# AIM OF THE TASK
Where does the word "Venereology" show up in the data? Please find each such line and copy it.

(Saved entries)
··········

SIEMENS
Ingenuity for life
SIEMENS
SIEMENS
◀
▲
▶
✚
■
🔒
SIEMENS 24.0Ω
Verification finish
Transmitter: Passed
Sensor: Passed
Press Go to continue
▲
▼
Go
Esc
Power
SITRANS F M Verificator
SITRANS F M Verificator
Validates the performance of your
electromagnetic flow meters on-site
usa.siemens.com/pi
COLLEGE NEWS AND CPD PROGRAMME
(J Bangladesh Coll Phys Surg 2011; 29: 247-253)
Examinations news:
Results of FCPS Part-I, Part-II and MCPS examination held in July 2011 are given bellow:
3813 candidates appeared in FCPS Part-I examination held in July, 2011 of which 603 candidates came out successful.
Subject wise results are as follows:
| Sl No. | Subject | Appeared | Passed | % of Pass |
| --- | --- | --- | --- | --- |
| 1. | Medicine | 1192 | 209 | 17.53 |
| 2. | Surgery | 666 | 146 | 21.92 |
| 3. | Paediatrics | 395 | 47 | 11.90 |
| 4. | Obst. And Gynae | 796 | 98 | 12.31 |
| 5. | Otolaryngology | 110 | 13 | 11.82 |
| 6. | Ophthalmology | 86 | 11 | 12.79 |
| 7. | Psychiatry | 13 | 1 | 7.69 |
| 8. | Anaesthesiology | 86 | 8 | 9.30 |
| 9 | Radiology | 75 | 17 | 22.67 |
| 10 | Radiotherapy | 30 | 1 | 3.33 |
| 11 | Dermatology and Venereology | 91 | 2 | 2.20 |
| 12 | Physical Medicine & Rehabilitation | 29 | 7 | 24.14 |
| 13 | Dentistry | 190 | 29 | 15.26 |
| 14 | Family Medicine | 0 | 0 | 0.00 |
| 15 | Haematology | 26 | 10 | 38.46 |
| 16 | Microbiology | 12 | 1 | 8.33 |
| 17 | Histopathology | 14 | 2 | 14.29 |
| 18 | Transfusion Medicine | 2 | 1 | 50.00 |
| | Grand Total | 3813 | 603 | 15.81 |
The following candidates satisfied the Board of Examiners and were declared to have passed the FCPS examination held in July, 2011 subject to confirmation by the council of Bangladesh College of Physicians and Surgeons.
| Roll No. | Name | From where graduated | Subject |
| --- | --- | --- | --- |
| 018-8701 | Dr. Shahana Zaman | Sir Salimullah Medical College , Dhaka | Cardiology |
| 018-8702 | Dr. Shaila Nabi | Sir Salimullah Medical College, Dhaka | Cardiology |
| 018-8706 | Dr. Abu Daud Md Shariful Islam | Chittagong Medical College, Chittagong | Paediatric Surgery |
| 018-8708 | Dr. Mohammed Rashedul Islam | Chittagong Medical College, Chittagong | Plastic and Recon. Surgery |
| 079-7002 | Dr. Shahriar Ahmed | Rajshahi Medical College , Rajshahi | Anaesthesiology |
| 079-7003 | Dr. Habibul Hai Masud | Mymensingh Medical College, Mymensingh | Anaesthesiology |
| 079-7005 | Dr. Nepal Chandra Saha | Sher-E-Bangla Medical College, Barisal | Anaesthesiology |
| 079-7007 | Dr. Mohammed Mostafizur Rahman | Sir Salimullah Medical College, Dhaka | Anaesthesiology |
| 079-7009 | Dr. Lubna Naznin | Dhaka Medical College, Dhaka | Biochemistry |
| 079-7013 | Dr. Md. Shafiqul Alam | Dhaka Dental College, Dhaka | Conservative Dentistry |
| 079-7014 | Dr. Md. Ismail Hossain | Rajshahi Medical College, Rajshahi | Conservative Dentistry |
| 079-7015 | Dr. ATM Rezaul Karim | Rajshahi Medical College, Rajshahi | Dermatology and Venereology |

··········

# OUTPUT BELOW
| 11 | Dermatology and Venereology | 91 | 2 | 2.20 |
| 079-7015 | Dr. ATM Rezaul Karim | Rajshahi Medical College, Rajshahi | Dermatology and Venereology |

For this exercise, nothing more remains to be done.